How are humans able to quickly and accurately discern the identities of people, places and things from
just a brief glance at a complex visual scene? Despite decades of behavioral and brain-based research
we lack an understanding the neural computations that enable us to see. But the recent success of
convolutional neural networks (CNNs) in attaining near human-level performance on a variety of visual tasks
has transformed the study of visual recognition in primates. For the first time we have computationally precise
image-computable models of how visual recognition might work in the brain. Further, considerable evidence
indicates notable similarities between CNNs optimized for visual classification performance, and primate visual
systems shaped by evolution and learning to accomplish similar tasks. These game-changing advances have
opened up exciting new avenues for answering longstanding questions about the brain basis of vision. The
proposed work harnesses CNNs to tackle classic questions about visual recognition in humans.
Aim I uses CNN-based models of specific cortical regions (such as the fusiform face area or FFA) to
ask what exactly is computed and represented in each voxel and region of the ventral visual pathway. Building
upon our recent work that has developed CNN-based models that predict the response of the FFA and other
regions to novel stimuli with high accuracy, the present work will test these models on a broader range of
stimuli to identify their boundary conditions, develop better models, and test them with new experiments. The
same methods will then be used to discover and build CNN-based encoding models of less understood regions
of the ventral visual pathway. Aim II applies CNN-based models methods to test classic theories of visual
recognition for the first time with computational and neural precision. Aim III uses CNNs to test computational
accounts of why the ventral visual pathway organized the way it is.
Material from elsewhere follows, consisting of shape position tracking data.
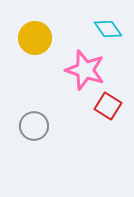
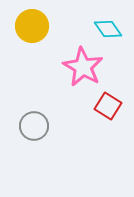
yellow circle: moved 3 px left, 12 px up
pink star: moved 2 px left, 3 px up; rotated 12 degrees clockwise
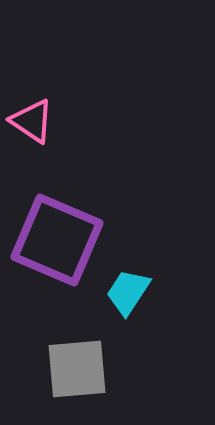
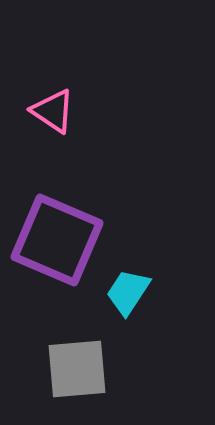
pink triangle: moved 21 px right, 10 px up
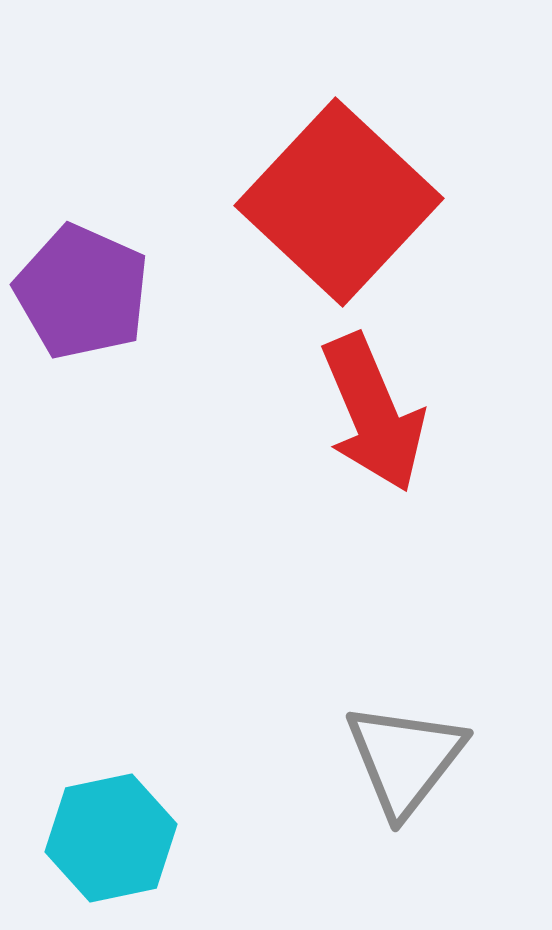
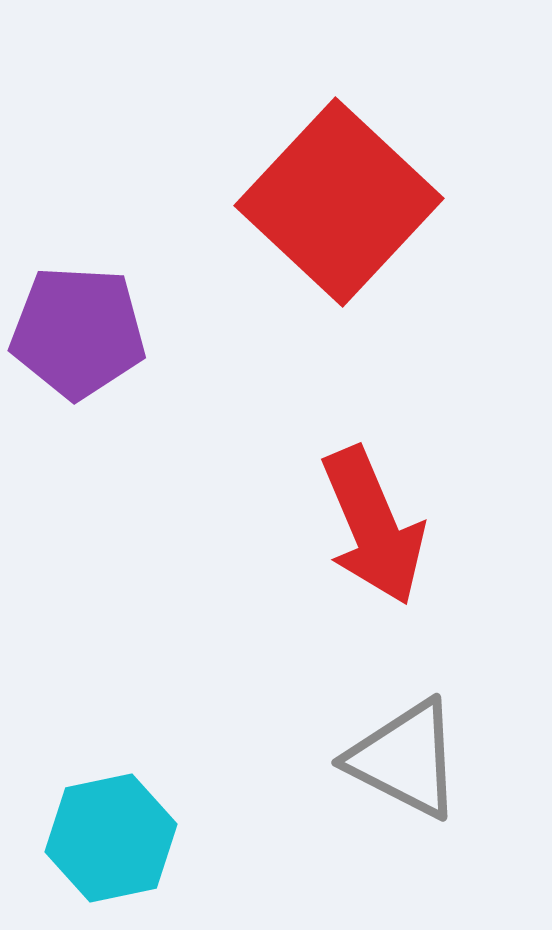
purple pentagon: moved 4 px left, 40 px down; rotated 21 degrees counterclockwise
red arrow: moved 113 px down
gray triangle: rotated 41 degrees counterclockwise
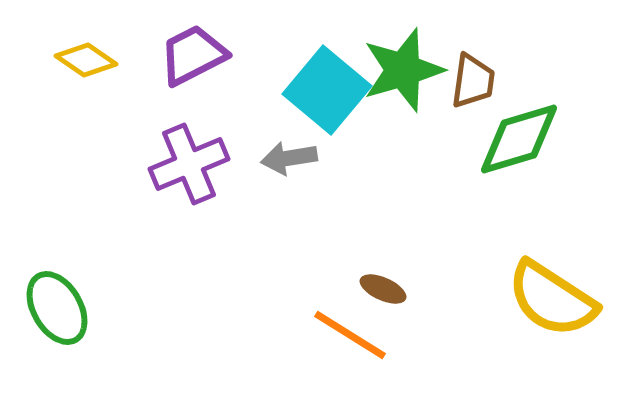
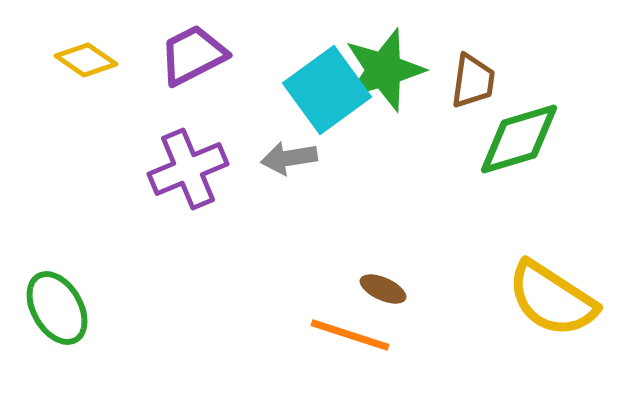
green star: moved 19 px left
cyan square: rotated 14 degrees clockwise
purple cross: moved 1 px left, 5 px down
orange line: rotated 14 degrees counterclockwise
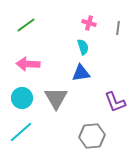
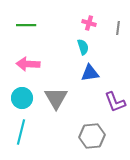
green line: rotated 36 degrees clockwise
blue triangle: moved 9 px right
cyan line: rotated 35 degrees counterclockwise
Accurate computational models of visual processing will be foundational for understanding human
cognitive functions that build on vision (especially reading, numerosity, memory, attention, and decision
making), as well as functions that are variously disrupted in psychiatric, neurodegenerative, and
neurodevelopmental disorders. More directly, many visual recognition tasks are critical to quality of life (e.g.
face detection, letter discrimination, food discrimination, door detection, etc.), and this work will bring us closer
to artificial brain interfaces to restore those functions in patients with vision loss.